I'm a caring friend; one who takes on the pain of the people in her life. All their emotions, and those of others, stay with me in one way or another until I finally break and I have to replenish myself and let them go. Being an emotionally sensitive person , I need time to recoup. It is crucial for me to live a contented life. It’s the first chapter in my owner’s manual for myself. Most of the time, I can't tell you what I need to gain control until the very moment it is happening to me.

I start to unravel, a little at a time at first, then it takes hold of every part of my being and devours me! It's that Overwhelming Stress, I fight for control over! For the past two weeks, I have been unusually stressed. Lack of sleep, sadness and grieving add up to emotional vulnerability–every feeling I had is magnified by being worn down. It began Saturday night when I wanted to hide, tell people to leave me alone and shut down emotionally to stop the pain. I imagined holding a sign with Leave Me Alone written in large letters across the front and back. I wished I could be invisible. Even small, ordinary events like a text message became irritating. I pushed down my screams, though they still echoed loudly in my mind, and worried about losing control. But in true June form, I found a small window of balance and got thru my commitments on Saturday!
Again in true June form, I judged myself as weak for not being able to get past the hurt, the overwhelming emotion and felt lazy for not being as productive as I could be in the one hour or so I had on Sunday! I needed to be hard on myself–how else would I pick myself up and get thru the next couple of non-stop weeks. But judgments add to emotional pain, just like going over and over the negative experience. When you think about a negative experience over and over you experience it many times instead of just once. I dove deeper into a black hole.
I realized I used helping others as a way of avoiding my own feelings. I’d pushed down too many feelings and now my numbing wasn’t working. Most people have a point where they want to shut down emotionally and numb themselves. Emotionally sensitive people reach that point sooner, with less provocation, and stay overwhelmed longer than people who are not emotionally sensitive. Sometimes emotionally sensitive people attempt to stay numb most of the time in order to avoid the intensity of their feelings. I know I do it, understandable but not helpful in the long run. Numbing means feeling tired from fighting the feelings, feeling anxious, plus experiencing long-term effects of stress. In addition, I will reach a point where numbing doesn’t work.

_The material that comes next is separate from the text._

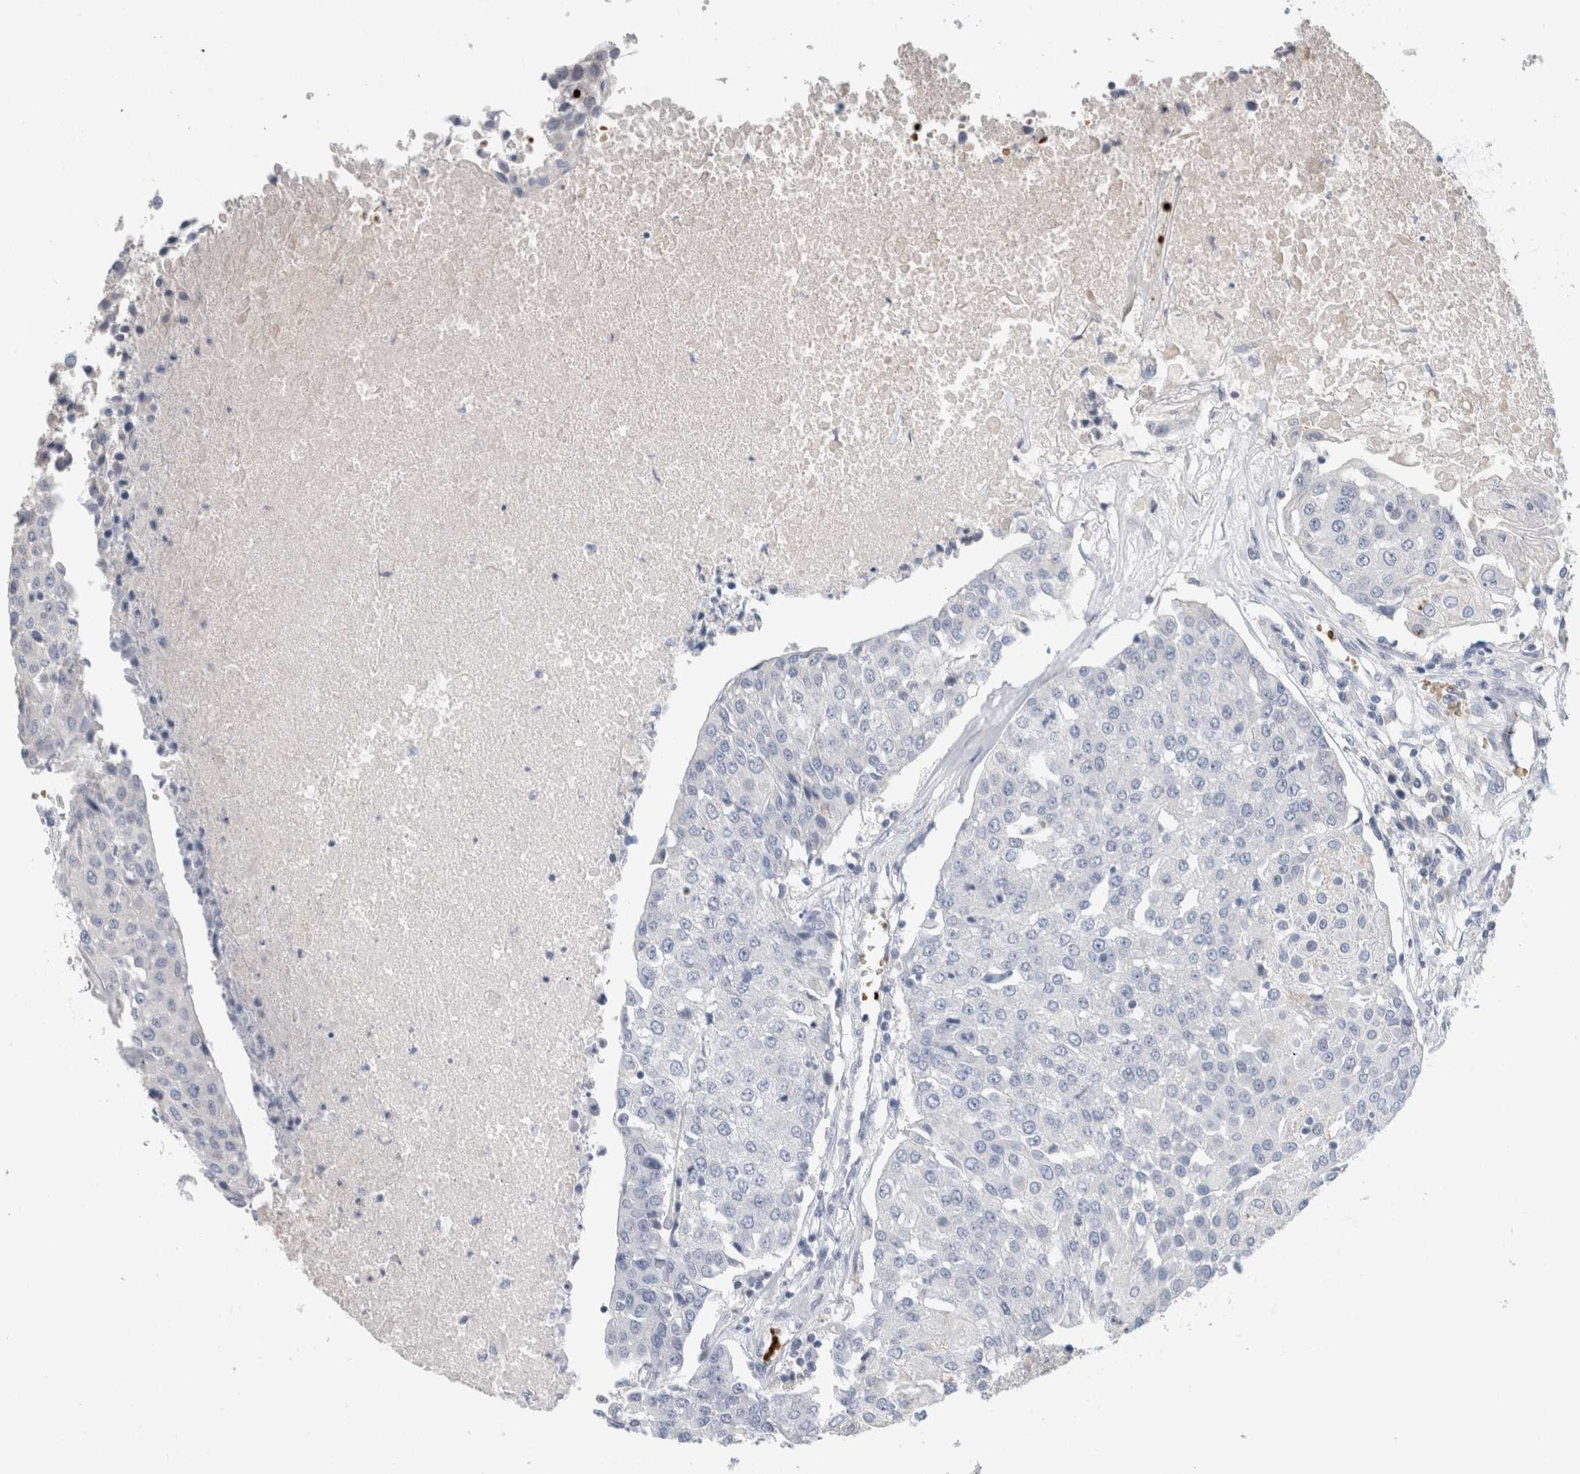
{"staining": {"intensity": "negative", "quantity": "none", "location": "none"}, "tissue": "urothelial cancer", "cell_type": "Tumor cells", "image_type": "cancer", "snomed": [{"axis": "morphology", "description": "Urothelial carcinoma, High grade"}, {"axis": "topography", "description": "Urinary bladder"}], "caption": "Urothelial carcinoma (high-grade) was stained to show a protein in brown. There is no significant positivity in tumor cells.", "gene": "CA1", "patient": {"sex": "female", "age": 85}}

Numbing is not just about using drugs or alcohol. Some people numb through withdrawing, shopping, staying busy, sleeping, talking constantly or helping others. Many people stay half-present by using multiple activities to avoid being present or experiencing their feelings. When the numbness starts to wear off, I feel anxious and uncomfortable. The feelings are too strong.
Knowing ways to comfort myself when in emotional pain is helpful. Many people reach out to others for comfort. For others, being with people at those times is too difficult. I am the one who pulls away! I snap and push away! I don't want people to see the sad June and few have. But you can rest assured if you do see that side and I do reach out to you, I'm in emotional trouble and experiencing the pain at my worst!
I try and Stay mindful. It’s a lot easier to be mindful of a beautiful beach or sunset than to be mindful of intense grief and loss. But noticing and feeling grief is part of emotional health. To not be mindful and experience painful feelings means the feelings could affect your health and may come out in destructive ways.
Take a break. Finding ways to comfort yourself and still feel the difficult emotions means the emotions can pass more quickly. Facing emotions is different than soaking in them until they drain you dry. Once I've acknowledged and expressed my feelings, I know its not helpful to go over and over the same thing in my head. That reignites the emotions.
Isolating or hiding is not healthy, but taking a short break to recoup my energy could be productive. The difference I think, at least for me, is that taking a brief break is purposeful and time-limited, and is not about avoidance.
Sometimes emotionally sensitive people become reactive to their own emotions. Feeling any painful emotion scares me, because I have years of experience with the difficulty of managing intense emotions. Accepting loss as a normal part of life that everyone experiences at some point is part of not fighting against reality. Grieving and feeling hurt and disappointment are part of being human.
I am on Day #3 of feeling overwhelmed, tearful and out of control! I try and change the story I am telling myself. If I
look at the emotionally difficult situations I have experienced, sometimes I find a common pattern. People often have hot buttons, me included, and it can
create a lens through which I see the world. Sometimes I see myself as responsible
for circumstances that truly are not in my control or I tend to give
too much power to others. I have to challenge myself to see the
situation in a different way. I look for meaning in the experience or a
lesson learned. I have to look for the parts of the experiences that were in my control and
what I could have done differently.I am not weak for grieving. I am not weak because I felt disappointment! I am not weak because I couldn't change you! I am not weak because I can't be everything to everybody! I am not weak because I need to say the word NO! I am not weak because I want you to know I love you! I am not weak because I hurt and cry! I am not weak because I asked for your help or needed a hug!
I AM just human, I AM just one person trying to make the world a better place, I AM just a woman who has a PASSION for LOVE and LIFE!
From my heart to yours, I walk with a heavy heart again today!